Start of Block
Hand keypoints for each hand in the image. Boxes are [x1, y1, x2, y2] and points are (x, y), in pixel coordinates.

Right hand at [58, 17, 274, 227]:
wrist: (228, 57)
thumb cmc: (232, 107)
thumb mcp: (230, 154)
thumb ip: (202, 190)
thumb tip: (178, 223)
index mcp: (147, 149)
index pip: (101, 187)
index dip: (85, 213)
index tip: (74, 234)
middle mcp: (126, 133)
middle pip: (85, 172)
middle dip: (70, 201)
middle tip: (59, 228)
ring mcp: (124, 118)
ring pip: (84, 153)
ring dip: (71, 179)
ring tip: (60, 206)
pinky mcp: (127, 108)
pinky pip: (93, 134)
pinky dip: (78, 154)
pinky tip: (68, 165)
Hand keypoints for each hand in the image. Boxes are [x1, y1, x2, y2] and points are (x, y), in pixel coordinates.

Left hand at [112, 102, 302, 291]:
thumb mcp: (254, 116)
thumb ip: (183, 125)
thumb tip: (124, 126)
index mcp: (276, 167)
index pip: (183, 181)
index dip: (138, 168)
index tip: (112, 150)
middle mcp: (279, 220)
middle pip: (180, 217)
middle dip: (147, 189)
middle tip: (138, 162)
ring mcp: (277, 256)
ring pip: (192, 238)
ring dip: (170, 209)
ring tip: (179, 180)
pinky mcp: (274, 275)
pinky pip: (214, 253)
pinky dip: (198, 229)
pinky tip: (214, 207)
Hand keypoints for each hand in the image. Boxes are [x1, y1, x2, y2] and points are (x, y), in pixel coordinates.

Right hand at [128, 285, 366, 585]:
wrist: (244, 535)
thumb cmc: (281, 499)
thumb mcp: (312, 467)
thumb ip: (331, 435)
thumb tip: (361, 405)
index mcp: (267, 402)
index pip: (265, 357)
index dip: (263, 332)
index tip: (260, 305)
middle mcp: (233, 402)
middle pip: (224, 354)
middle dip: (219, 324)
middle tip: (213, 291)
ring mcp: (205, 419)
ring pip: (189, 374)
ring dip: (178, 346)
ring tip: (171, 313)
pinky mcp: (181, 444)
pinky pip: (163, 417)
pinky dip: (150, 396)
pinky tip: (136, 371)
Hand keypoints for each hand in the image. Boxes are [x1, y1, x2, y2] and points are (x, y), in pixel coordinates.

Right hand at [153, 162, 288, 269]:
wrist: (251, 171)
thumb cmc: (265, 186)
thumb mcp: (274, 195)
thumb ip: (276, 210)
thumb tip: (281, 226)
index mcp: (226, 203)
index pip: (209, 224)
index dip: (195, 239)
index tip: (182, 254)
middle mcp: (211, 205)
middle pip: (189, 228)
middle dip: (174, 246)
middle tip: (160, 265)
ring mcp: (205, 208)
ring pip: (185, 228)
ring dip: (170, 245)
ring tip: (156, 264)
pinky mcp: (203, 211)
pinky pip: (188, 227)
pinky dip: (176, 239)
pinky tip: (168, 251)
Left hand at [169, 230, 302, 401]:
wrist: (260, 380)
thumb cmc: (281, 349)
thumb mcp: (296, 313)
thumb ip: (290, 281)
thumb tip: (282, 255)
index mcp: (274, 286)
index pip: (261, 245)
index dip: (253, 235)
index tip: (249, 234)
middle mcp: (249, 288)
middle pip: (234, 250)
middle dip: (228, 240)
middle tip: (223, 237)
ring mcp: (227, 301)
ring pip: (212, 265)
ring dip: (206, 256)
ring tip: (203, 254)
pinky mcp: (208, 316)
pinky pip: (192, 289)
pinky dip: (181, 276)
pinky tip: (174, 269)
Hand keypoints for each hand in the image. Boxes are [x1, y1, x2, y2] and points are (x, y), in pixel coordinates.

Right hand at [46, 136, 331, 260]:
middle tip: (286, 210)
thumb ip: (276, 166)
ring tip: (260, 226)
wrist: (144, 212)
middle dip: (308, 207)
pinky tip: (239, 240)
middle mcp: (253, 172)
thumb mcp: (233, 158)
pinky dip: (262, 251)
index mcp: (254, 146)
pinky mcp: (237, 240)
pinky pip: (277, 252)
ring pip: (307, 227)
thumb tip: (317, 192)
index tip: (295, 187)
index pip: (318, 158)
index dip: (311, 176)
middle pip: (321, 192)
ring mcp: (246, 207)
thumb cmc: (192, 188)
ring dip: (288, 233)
End of Block
| Work request |
Every line of the material above must be duplicated exactly.

| Task answer |
Hand keypoints for each hand in the image. Boxes are [x1, y1, x2, y2] and points are (x, y), in pixel coordinates.

Right hand at [58, 17, 274, 227]:
wrist: (228, 57)
thumb cmc: (232, 107)
thumb mcp: (230, 154)
thumb ip: (202, 190)
thumb tip: (178, 223)
index mcp: (147, 149)
index pip: (101, 187)
index dip: (85, 213)
index tip: (74, 234)
middle mcp: (126, 133)
middle pip: (85, 172)
middle dip: (70, 201)
middle tip: (59, 228)
ring mcp: (124, 118)
ring pip: (84, 153)
ring dip: (71, 179)
ring tip: (60, 206)
pinky mcp: (127, 108)
pinky pip: (93, 134)
pinky dip: (78, 154)
pinky tip: (68, 165)
Hand keypoints for each hand in the image. Boxes are [x1, y1, x2, y2] and points are (x, y), in pixel coordinates.

Left hand at [112, 102, 302, 291]:
thumb mcp: (254, 116)
thumb ip: (183, 125)
thumb tip: (124, 126)
index mcp: (276, 167)
index pip: (183, 181)
index dip: (138, 168)
index tip: (112, 150)
middle mcp: (279, 220)
middle pip: (180, 217)
middle dip: (147, 189)
middle tip: (138, 162)
ring mcp: (277, 256)
ring pip: (192, 238)
ring dip: (170, 209)
ring tip: (179, 180)
pinky mcp: (274, 275)
pinky pip: (214, 253)
pinky dip: (198, 229)
pinky tip: (214, 207)
Hand keypoints for each hand in the image. Boxes are [x1, y1, x2, y2] and points are (x, y), in pixel coordinates.

Right hand at [128, 285, 366, 585]:
wrist: (244, 535)
thumb cmc: (281, 499)
thumb mcp: (312, 467)
thumb ip: (331, 435)
thumb tip: (361, 405)
index mcp: (267, 402)
index pip: (265, 357)
index dip: (263, 332)
index tip: (260, 305)
middle mcp: (233, 402)
middle pip: (224, 354)
middle dip: (219, 324)
middle tip: (213, 291)
ring mcp: (205, 419)
ring pip: (189, 374)
ring dip: (178, 346)
ring tip: (171, 313)
pinky mcp: (181, 444)
pinky pip: (163, 417)
pinky dip: (150, 396)
pinky tip: (136, 371)
Hand keypoints for each hand in the image. Boxes are [x1, y1, x2, y2] and points are (x, y), in pixel coordinates.

Right hand at [153, 162, 288, 269]:
wrist: (251, 171)
thumb cmc: (265, 186)
thumb mcp: (274, 195)
thumb ip: (276, 210)
thumb tip: (281, 226)
index mcp: (226, 203)
index pip: (209, 224)
index dip: (195, 239)
index tip: (182, 254)
middle mcp: (211, 205)
middle pip: (189, 228)
middle dip: (174, 246)
middle tip: (160, 265)
ring mcp: (205, 208)
ring pip: (185, 228)
ring dip: (170, 245)
ring tip: (156, 264)
pinky mcp: (203, 211)
pinky pip: (188, 227)
pinky dip: (176, 239)
pinky tip: (168, 251)
Left hand at [169, 230, 302, 401]:
wrist: (260, 380)
thumb cmc: (281, 349)
thumb mcp: (296, 313)
thumb ip: (290, 281)
thumb tip: (282, 255)
index mcp: (274, 286)
index pip: (261, 245)
index dip: (253, 235)
index tip: (249, 234)
middle mcp: (249, 288)
middle pip: (234, 250)
middle dip: (228, 240)
middle tip: (223, 237)
ring mcp: (227, 301)
ring pip: (212, 265)
ring dip: (206, 256)
ring tip: (203, 254)
pinky mcp: (208, 316)
pinky pip: (192, 289)
pinky dip: (181, 276)
pinky tip: (174, 269)
Hand keypoints for each hand in the image. Boxes are [x1, y1, x2, y2] and points are (x, y), in pixel coordinates.

Right hand at [46, 136, 331, 260]:
middle tip: (286, 210)
thumb ip: (276, 166)
ring tip: (260, 226)
wrist: (144, 212)
middle dip: (308, 207)
pinky tip: (239, 240)
middle mcp: (253, 172)
thumb mcp: (233, 158)
pinky dip: (262, 251)
index mcp: (254, 146)
pinky mcp: (237, 240)
pinky pip: (277, 252)
ring pip: (307, 227)
thumb tip: (317, 192)
index tip: (295, 187)
index pip: (318, 158)
index dip: (311, 176)
middle pip: (321, 192)
ring mcp: (246, 207)
thumb cmc: (192, 188)
ring dip: (288, 233)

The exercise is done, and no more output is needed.